La limite réelle de l’analyse de Danilo – et il ne la mentionne pas, donc je le fais – c’est que 30 prospects, c’est un échantillon. Sur une autre période, avec un autre contenu publié, les ratios pourraient bouger significativement. LinkedIn a une durée de vie de post plus longue qu’Instagram, certes, mais un algorithme qui peut changer du jour au lendemain et couper la portée organique sans prévenir. Le blog, lui, ne dépend d’aucun algorithme tiers pour continuer à générer du trafic.
Et les apporteurs d’affaires – 6 prospects pour un temps quasi nul investi – restent le canal le plus sous-exploité de l’analyse. Danilo le reconnaît lui-même : il devrait y passer beaucoup plus de temps. C’est souvent là que ça coince dans les agences – le business development relationnel demande un type d’énergie différent de la création de contenu, et les créateurs de contenu naturels ont tendance à faire ce qu’ils savent faire.
Pour le ciblage Facebook Ads en particulier, ce qu’on retient de cet épisode – enfin, ce que j’aurais voulu qu’on me dise quand j’ai commencé à suivre ces sujets – c’est que les contraintes imposées par iOS 14 ne sont pas juste un problème technique à résoudre avec les bons outils.
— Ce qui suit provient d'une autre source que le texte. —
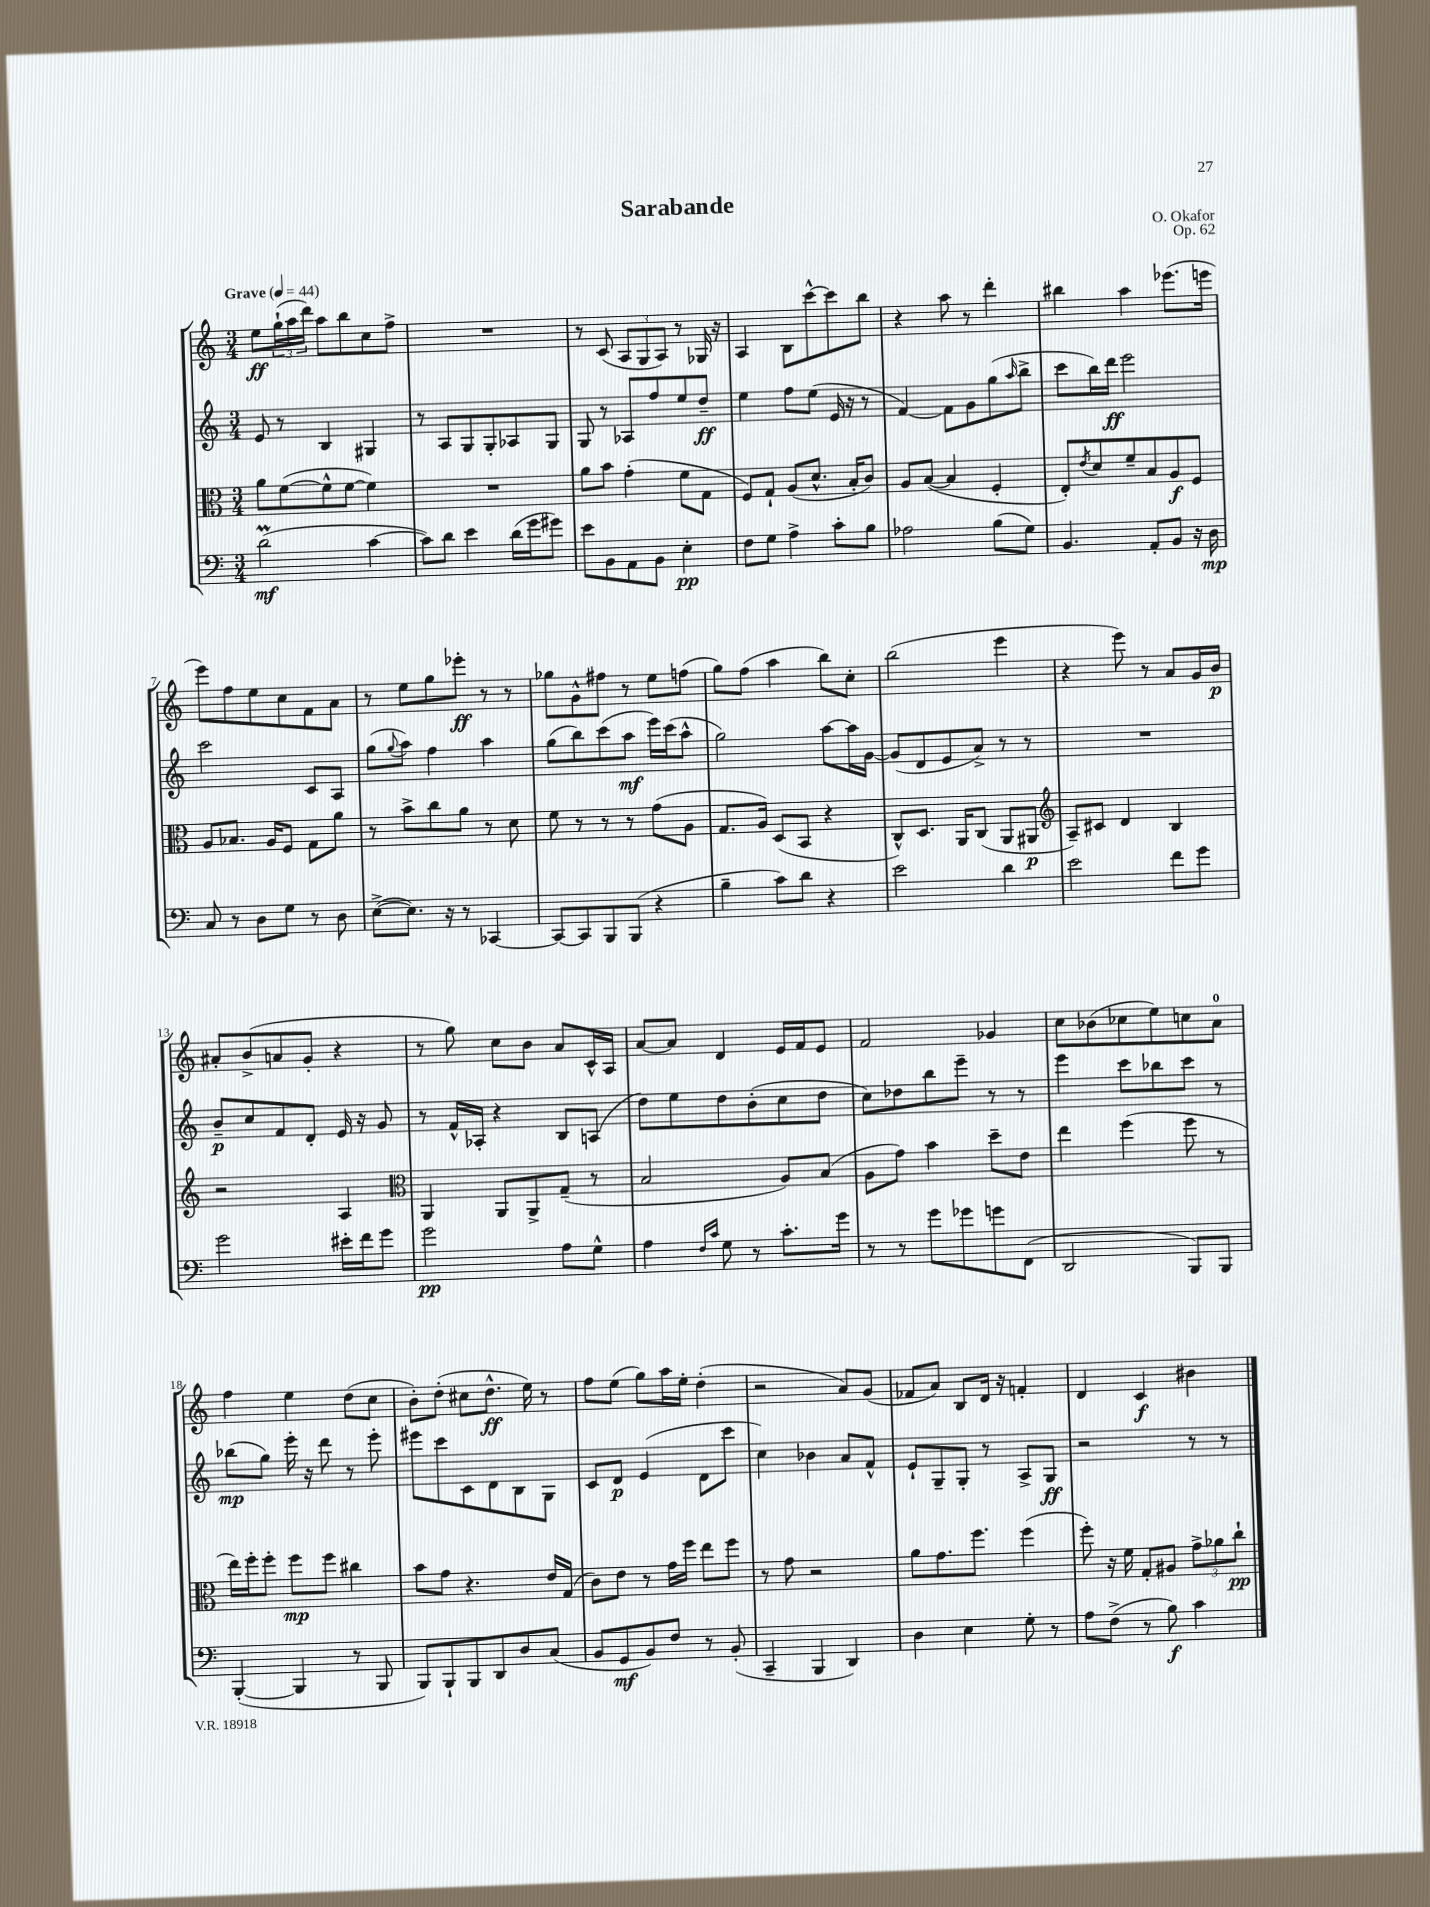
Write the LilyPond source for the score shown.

\header { title = "Sarabande" composer = "O. Okafor" opus = "Op. 62" }
<<
\new StaffGroup <<
\new Staff = "s0" {
    \clef treble \key c \major \numericTimeSignature \time 3/4 \tempo "Grave" 4 = 44
    e''8\ff \tuplet 3/2 { g''16-!( a''16 d'''16) } a''8 b''8 c''8 f''8-> |
    R2. |
    r8 c'8( \tuplet 3/2 { a8 g8 a8) } r8 ges16 r16 |
    a4 b8 c'''8~-^ c'''8 b''8 |
    r4 a''8 r8 d'''4-. |
    bis''4 a''4 ees'''8.( e'''16 |
    e'''8) f''8 e''8 c''8 f'8 a'8 |
    r8 e''8 g''8 ees'''8-.\ff r8 r8 |
    ges''8 g'8-^ fis''8 r8 e''8 f''8( |
    g''8) f''8( a''4 b''8) c''8-. |
    b''2( e'''4 |
    r4 e'''8) r8 a'8 g'16 b'16\p |
    ais'8-. b'8->( a'8 g'8-. r4 |
    r8 g''8) c''8 b'8 a'8 c'16-^ a16 |
    a'8~ a'8 d'4 e'16 f'16 e'8 |
    f'2 ges'4 |
    c''8 bes'8( ces''8 e''8) c''8 a'8-0 |
    f''4 e''4 d''8( c''8 |
    b'8-.) d''8-.( cis''8 d''8.-^\ff e''16) r8 |
    f''8 e''8( g''8) a''16 e''16-. d''4-.( |
    r2 a'8) g'8( |
    fes'8 a'8) b8 d'16 r16 f'4-. |
    d'4 c'4\f bis'4 \bar "|." |
}
\new Staff = "s1" {
    \clef treble \key c \major \numericTimeSignature \time 3/4
    e'8 r8 b4 gis4 |
    r8 a8 g8 g8-. aes8 g8 |
    g8 r8 aes8 f''8 e''8 d''8--\ff |
    e''4 f''8 e''8( e'16 r16 r8 |
    f'4~) f'8 g'8 g''8( \grace { a''16 } b''8-> |
    c'''8 b''16) d'''16\ff e'''2 |
    c'''2 c'8 a8 |
    g''8( \appoggiatura { g''8 } a''8) f''4 a''4 |
    g''8( b''8) c'''8( a''8\mf e'''16) c'''16( a''8-^ |
    g''2) a''8~ a''16 g'16~ |
    g'8( d'8 e'8 a'8->) r8 r8 |
    R2. |
    b'8--\p c''8 f'8 d'8-. e'16 r16 g'8 |
    r8 f'16-^ aes16-. r4 b8 a8( |
    d''8) e''8 d''8 b'8-.( c''8 d''8 |
    c''8) des''8 b''8 e'''8-- r8 r8 |
    e'''4 c'''8 bes''8 c'''8 r8 |
    bes''8\mp( g''8) e'''16-. r16 d'''8 r8 e'''8-. |
    eis'''8 c'''8 c'8 d'8 b8 g8 |
    c'8 d'8\p e'4( d'8 c'''8 |
    c''4) bes'4 a'8 f'8-^ |
    e'8-! g8-- g8-. r8 a8-> g8\ff |
    r2 r8 r8 \bar "|." |
}
\new Staff = "s2" {
    \clef alto \key c \major \numericTimeSignature \time 3/4
    a'8 f'8~( f'8-^ f'8~ f'4) |
    R2. |
    a'8 b'8 g'4-.( f'8 g8 |
    f8) g8-! a8( d'8.-^ b16-. c'8) |
    a8 b8~( b4 f4-. |
    e8-.) \acciaccatura { e'8 } d'8 f'8-- b8 a8\f f8 |
    a8 bes8. a16 f8 g8 a'8 |
    r8 b'8-> c''8 a'8 r8 d'8 |
    f'8 r8 r8 r8 g'8( a8 |
    g8. a16) d8( b,8 r4 |
    c8-^) d8. a,16 c8( a,8 ais,8\p |
    \clef treble a8--) cis'8 d'4 b4 |
    r2 a4 |
    \clef alto a,4 a,8 a,8-> g8--( r8 |
    b2 a8) b8( |
    a8 g'8) b'4 d''8-- e'8 |
    e''4 f''4( f''8 r8 |
    e''16) f''16-. f''8-. f''8\mp f''8 cis''4 |
    b'8 g'8 r4. e'16 g16( |
    c'8) e'8 r8 g'16 f''16 e''8 f''8 |
    r8 g'8 r2 |
    a'8 g'8. f''8. f''4( |
    f''8-.) r16 f'16 g8-. ais8 \tuplet 3/2 { g'8-> aes'8 c''8-!\pp } \bar "|." |
}
\new Staff = "s3" {
    \clef bass \key c \major \numericTimeSignature \time 3/4
    d'2\prall\mf( c'4~ |
    c'8) d'8 e'4 d'16( g'16 gis'8) |
    e'8 b,8 a,8 b,8 e4-.\pp |
    f8 g8 a4-> c'8-. b8 |
    aes2 b8( g8) |
    b,4. a,8-. b,8 r16 d16\mp |
    c8 r8 d8 g8 r8 d8 |
    e8~->( e8.) r16 r8 ces,4~ |
    ces,8~ ces,8 b,,8 b,,8( r4 |
    b4-- c'8) d'8 r4 |
    e'2 d'4 |
    e'2 f'8 g'8 |
    g'2 eis'16-. f'16 g'8 |
    g'2\pp a8 g8-^ |
    a4 \grace { f16 c'16 } g8 r8 c'8.-. g'16 |
    r8 r8 g'8 ges'8 g'8 f,8( |
    d,2 b,,8) b,,8 |
    b,,4~-.( b,,4 r8 b,,8 |
    b,,8) b,,8-! b,,8 d,8 d8 c8( |
    b,8 g,8\mf b,8) f8 r8 b,8-.( |
    c,4-- b,,4 d,4) |
    d4 e4 g8-. r8 |
    a8 f8->( r8 b8\f) c'4 \bar "|." |
}
>>
>>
Ce sont des contraintes qui forcent à repenser l’architecture complète de la relation avec son audience. Continuer à performer sur Facebook Ads après iOS 14 passe par là – construire des audiences first-party solides, utiliser massivement la vidéo comme proxy d’engagement, et accepter que le ciblage parfait n’existe plus.
Le ciblage Facebook Ads qu’on connaissait est mort. Ce qui le remplace est plus approximatif, plus dépendant du contenu natif, et bizarrement plus intéressant à construire sur le long terme. Ou pas – ça dépend vraiment de ta tolérance à l’incertitude.